Background— Eisenmenger syndrome is characterized by the development of pulmonary arterial hypertension with consequent intracardiac right-to-left shunt and hypoxemia in patients with preexisting congenital heart disease. Because Eisenmenger syndrome is associated with increased endothelin expression, patients may benefit from endothelin receptor antagonism. Theoretically, interventions that have some effect on the systemic vascular bed could worsen the shunt and increase hypoxemia. Methods and Results— The Bosentan Randomized Trial of Endothelin Antagonist Therapy-5 (BREATHE-5) was a 16-week, multicenter, randomized, double-blind, placebo-controlled study evaluating the effect of bosentan, a dual endothelin receptor antagonist, on systemic pulse oximetry (primary safety end point) and pulmonary vascular resistance (primary efficacy end point) in patients with World Health Organization functional class III Eisenmenger syndrome. Hemodynamics were assessed by right- and left-heart catheterization. Secondary end points included exercise capacity assessed by 6-minute walk distance, additional hemodynamic parameters, functional capacity, and safety. Fifty-four patients were randomized 2:1 to bosentan (n=37) or placebo (n=17) for 16 weeks.

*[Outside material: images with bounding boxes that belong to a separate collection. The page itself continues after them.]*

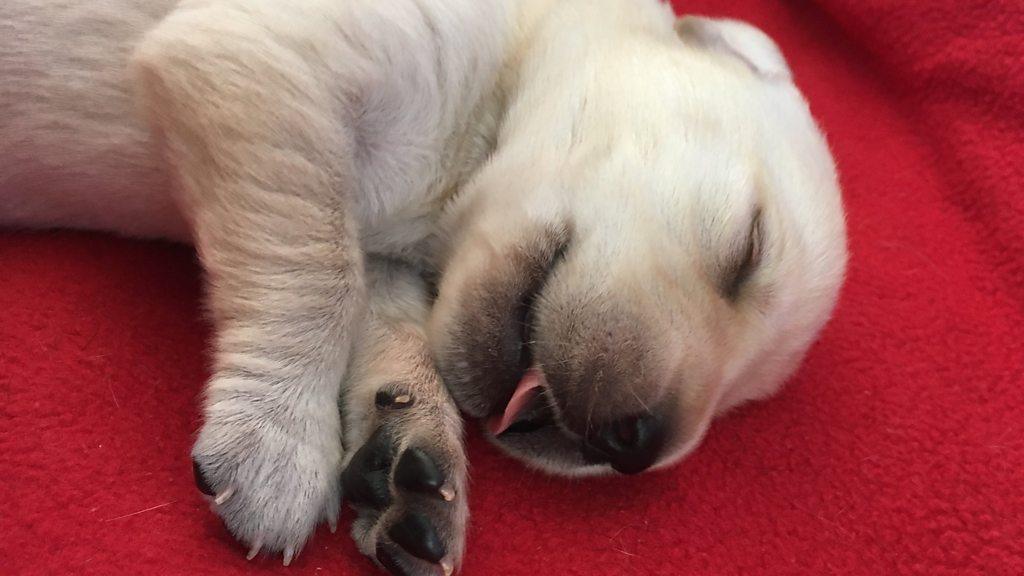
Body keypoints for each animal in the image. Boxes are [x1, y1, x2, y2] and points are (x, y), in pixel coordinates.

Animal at [0, 0, 847, 569]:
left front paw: (411, 451)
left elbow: (387, 309)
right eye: (747, 249)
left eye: (736, 405)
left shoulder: (387, 244)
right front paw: (277, 443)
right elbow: (320, 269)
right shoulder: (259, 57)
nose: (632, 446)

The placebo-corrected effect on systemic pulse oximetry was 1.0% (95% confidence interval, −0.7 to 2.8), demonstrating that bosentan did not worsen oxygen saturation. Compared with placebo, bosentan reduced pulmonary vascular resistance index (−472.0 dyne · s · cm ⁻⁵ ; P =0.0383). The mean pulmonary arterial pressure decreased (−5.5 mm Hg; P =0.0363), and the exercise capacity increased (53.1 m; P =0.0079). Four patients discontinued as a result of adverse events, 2 (5%) in the bosentan group and 2 (12%) in the placebo group. Conclusions— In this first placebo-controlled trial in patients with Eisenmenger syndrome, bosentan was well tolerated and improved exercise capacity and hemodynamics without compromising peripheral oxygen saturation.